In DC, the Department of Parks and Recreation has seen the number of pickleball participants jump from between 70 and 100 in 2018 to 600 or 700 today, according to Andrew Acquadro, who heads the department’s tennis and pickleball programs.
DPR now hosts pickleball tournaments in the fall and spring. The first tournament, in 2018, was held indoors with about 30 players; this spring’s had at least 80, Acquadro says. The department also runs lessons and other pickleball initiatives, including an “adaptive pickleball” program for veterans with PTSD and injuries. Acquadro hopes to expand adaptive programming to serve more people, including children with disabilities.
Since starting its pickleball program in 2015, DPR has added more than 30 courts to recreation centers around the city. But places to play—especially in locations where pickleball lines have been painted onto existing tennis courts—are still in high demand. “There have been times where my group of friends who I play with have all been there, and it’s like 20 of us playing on two courts,” Penn says. “Some people do get upset about people using tennis courts for pickleball, because there’s just way more people who are trying to play than play tennis.” Fox says they chose Friday evenings because weekends at Turkey Thicket are so “packed” that they “wouldn’t even consider it.”

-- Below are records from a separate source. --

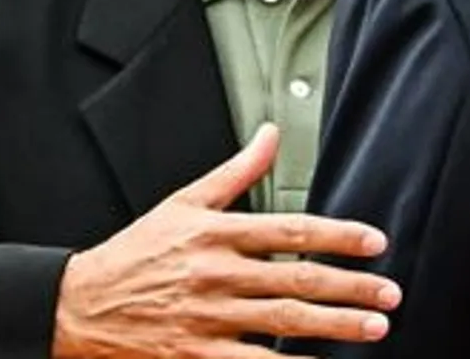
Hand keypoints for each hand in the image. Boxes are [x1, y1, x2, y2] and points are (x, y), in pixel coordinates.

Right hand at [54, 125, 399, 358]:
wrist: (79, 304)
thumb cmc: (135, 253)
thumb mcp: (182, 202)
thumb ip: (235, 172)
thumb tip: (270, 132)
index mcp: (214, 232)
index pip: (290, 231)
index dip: (338, 236)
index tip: (376, 243)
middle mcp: (214, 272)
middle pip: (297, 279)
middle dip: (351, 286)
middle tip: (390, 292)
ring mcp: (207, 316)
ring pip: (284, 321)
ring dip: (335, 325)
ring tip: (374, 328)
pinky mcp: (196, 354)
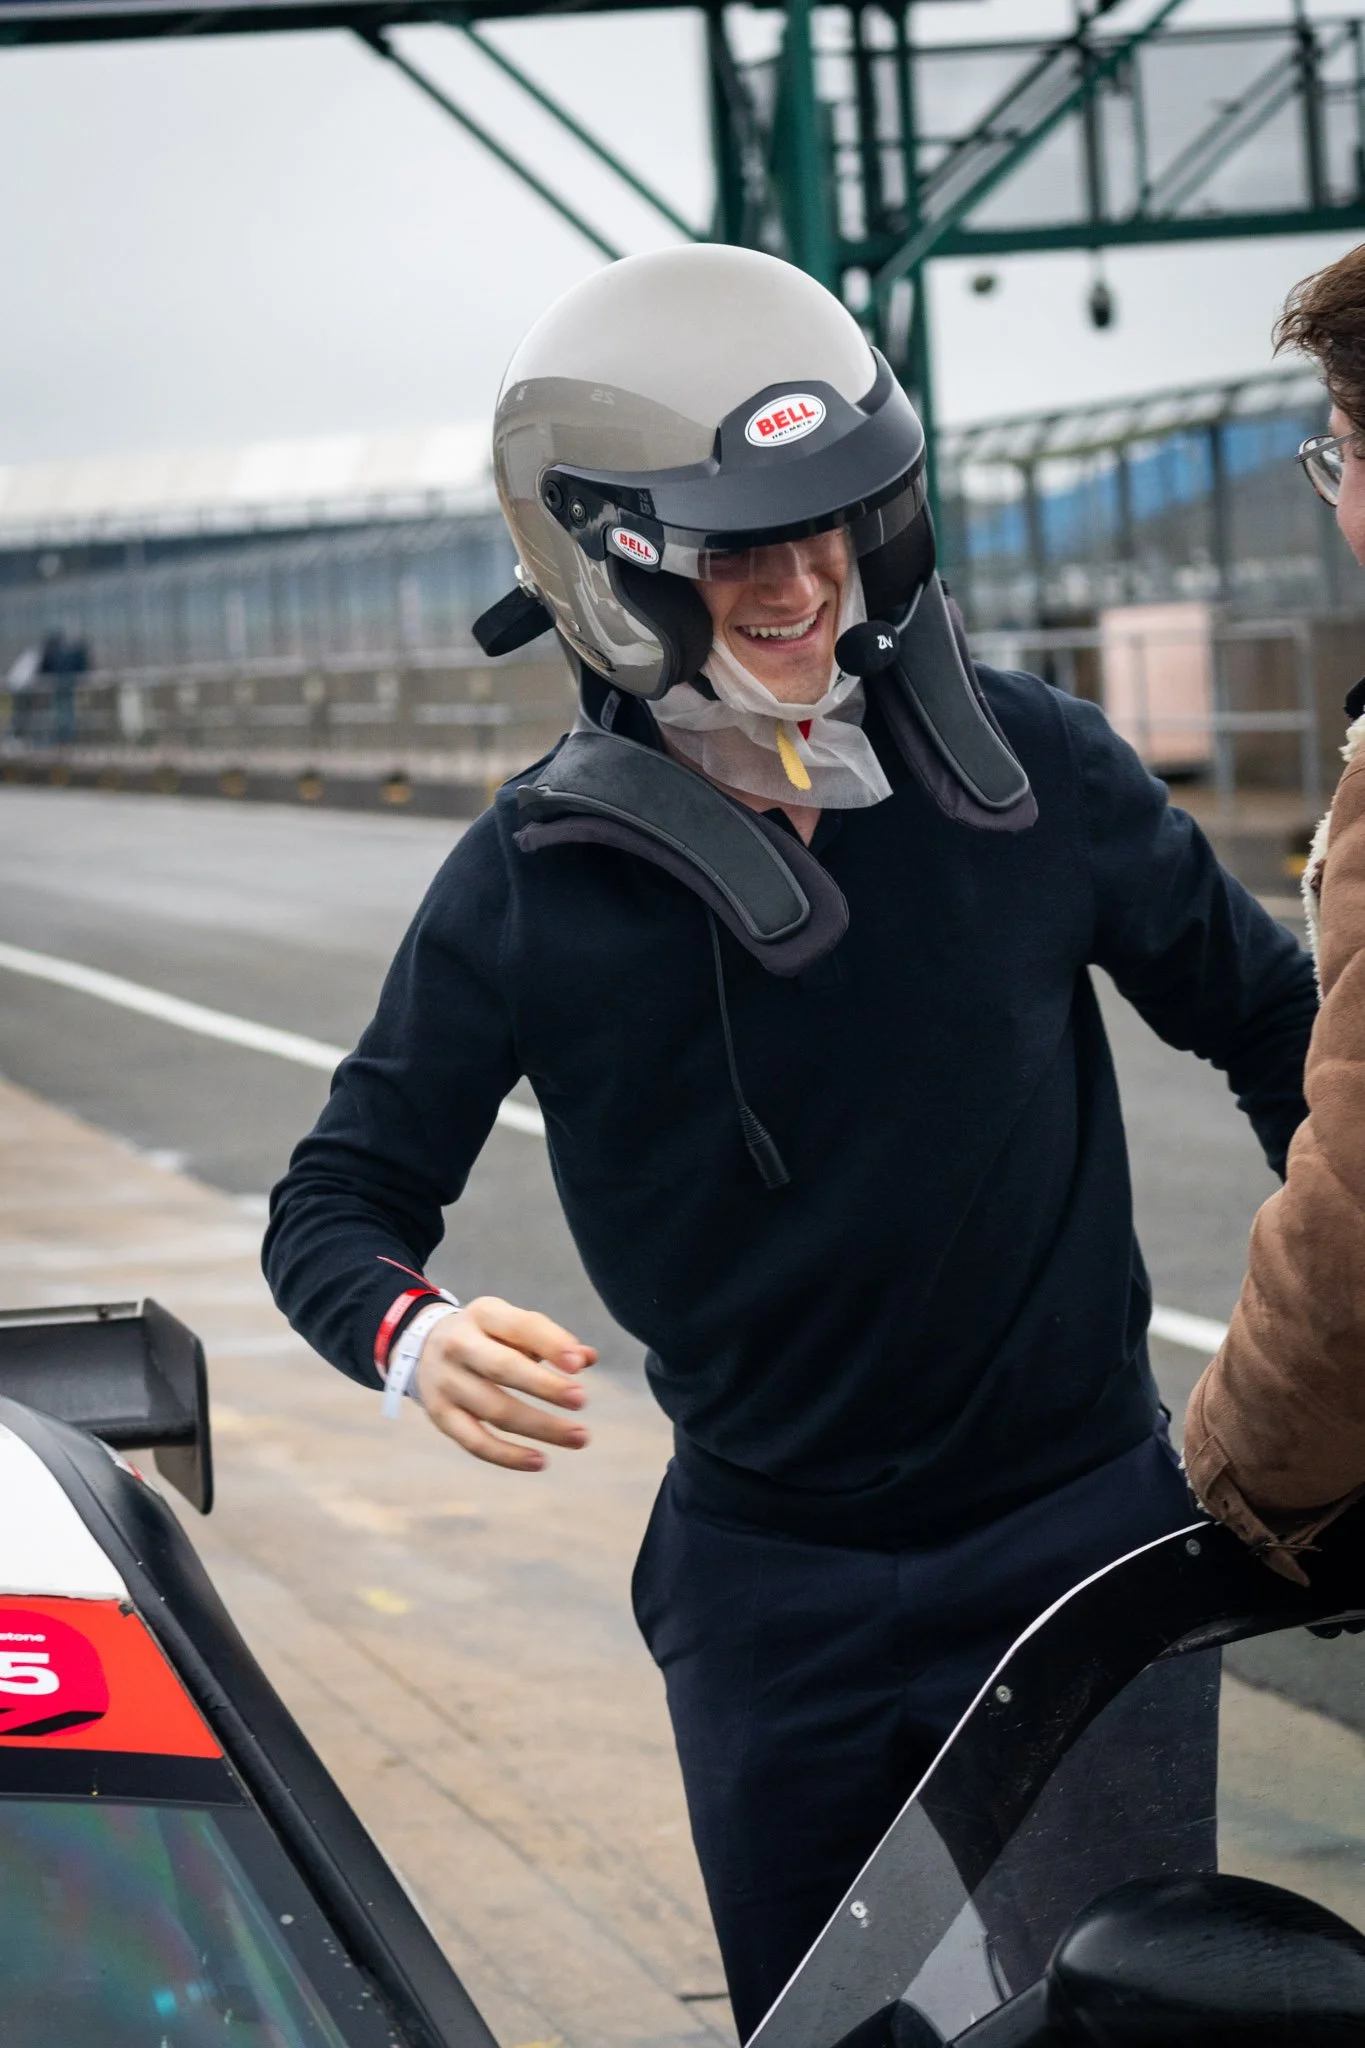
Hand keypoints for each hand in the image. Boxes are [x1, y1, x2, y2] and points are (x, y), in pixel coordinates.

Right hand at [414, 1296, 595, 1470]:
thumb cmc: (486, 1336)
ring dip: (541, 1426)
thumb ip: (549, 1340)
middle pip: (503, 1367)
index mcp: (483, 1314)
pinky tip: (541, 1461)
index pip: (519, 1326)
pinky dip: (508, 1456)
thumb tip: (587, 1358)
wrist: (421, 1346)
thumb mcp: (511, 1324)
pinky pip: (475, 1442)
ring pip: (495, 1410)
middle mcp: (459, 1345)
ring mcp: (447, 1383)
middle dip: (545, 1386)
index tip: (579, 1364)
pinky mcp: (441, 1416)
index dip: (550, 1344)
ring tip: (580, 1437)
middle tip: (582, 1399)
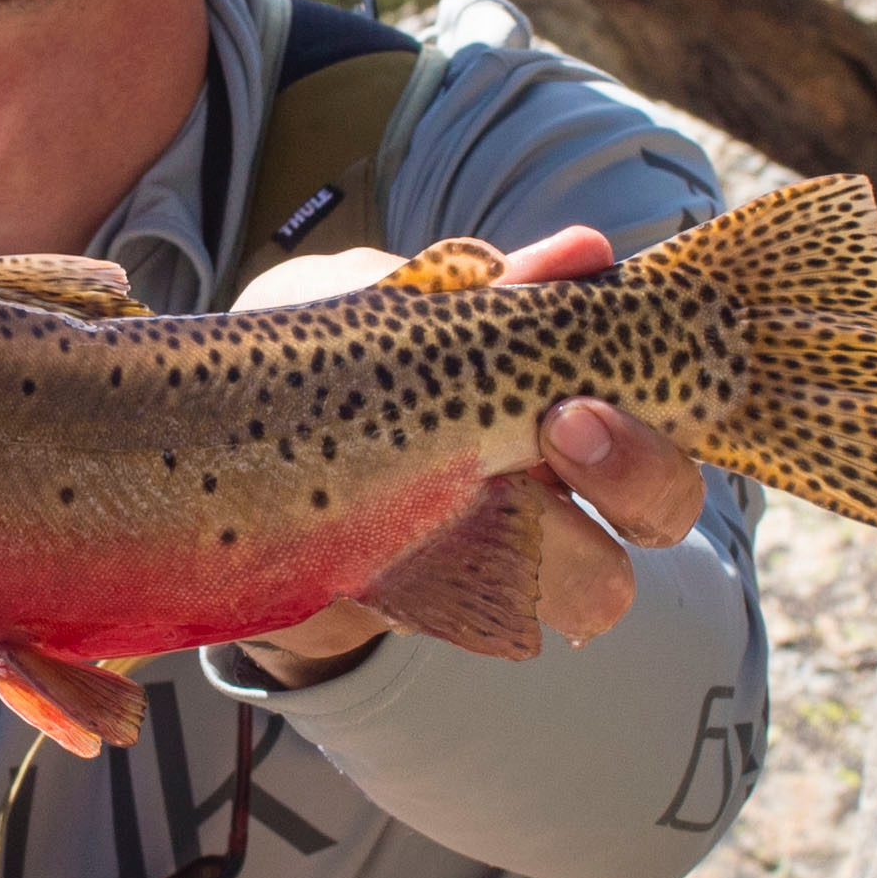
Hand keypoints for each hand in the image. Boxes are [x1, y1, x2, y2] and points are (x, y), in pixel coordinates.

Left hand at [226, 225, 710, 683]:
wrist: (207, 460)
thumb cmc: (315, 358)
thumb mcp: (370, 302)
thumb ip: (469, 287)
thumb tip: (583, 251)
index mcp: (554, 397)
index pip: (669, 407)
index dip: (664, 401)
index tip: (586, 382)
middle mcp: (552, 484)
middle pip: (665, 505)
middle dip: (638, 471)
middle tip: (560, 428)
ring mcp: (505, 557)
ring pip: (602, 589)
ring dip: (565, 554)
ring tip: (481, 501)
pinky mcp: (440, 613)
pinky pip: (489, 626)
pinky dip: (454, 596)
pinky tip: (388, 557)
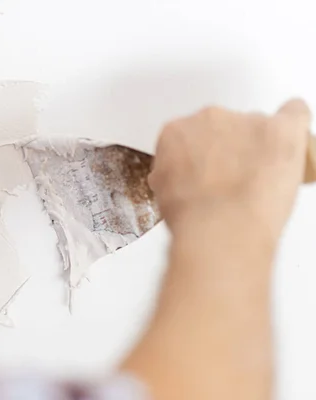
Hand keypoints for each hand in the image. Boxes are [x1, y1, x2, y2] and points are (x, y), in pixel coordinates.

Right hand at [149, 99, 310, 240]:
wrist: (220, 228)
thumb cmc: (190, 217)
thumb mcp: (163, 194)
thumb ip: (173, 174)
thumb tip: (184, 180)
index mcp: (176, 132)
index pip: (189, 135)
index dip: (198, 155)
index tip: (204, 171)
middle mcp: (208, 118)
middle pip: (222, 126)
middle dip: (228, 148)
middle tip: (232, 179)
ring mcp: (246, 121)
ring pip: (257, 125)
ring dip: (258, 146)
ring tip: (261, 180)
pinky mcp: (282, 129)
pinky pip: (294, 113)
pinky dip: (294, 128)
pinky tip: (292, 143)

On a typical Friday evening, about 20 people show up to play. “For people who are queer, nonbinary, gender-nonconforming, trans—we’re in the midst of a really challenging political time,” Fox says. “There’s been a lot of backlash around excluding trans people and trans youth from sports, so anytime we can come together and have queer community through sports, through play, I think it is a real act of resistance.”
Until recently, pickleball was dominated by retirees; almost a third of regular players nationally are still above age 65. But the demographics have skewed younger in recent years, both on the professional circuit and among people who play for fun. Fox’s group, for example, has had participants as young as 14 and as old as 80 in the Friday games. Most are in their thirties and forties. Being younger isn’t necessarily an advantage in a sport with a small court: In pickleball, strategy is often more important than raw speed or strength. Fox, a 48-year-old who plays nearly every day, says they’ve lost to opponents in their mid-eighties.
Parker, the USA Pickleball Association’s ambassador for DC, thinks that demographic change was caused, at least in part, by the pandemic. As many younger adults adopted more flexible work-from-home schedules, there was demand for new ways to socialize safely. Even as happy hours and nightclub crowds return, many who picked up the sport during the pandemic—including Fox, Pérez, and Penn—say they’re absolutely sticking with it, and with one another.
“It reminds me of this movie, Brown Sugar, and one of the lines is ‘How old were you when you fell in love with hip-hop?’ ” Penn says. “You could ask a similar question, because you are falling in love with pickleball—you can’t help it. But you don’t just fall in love with the sport. You fall in love with the community.”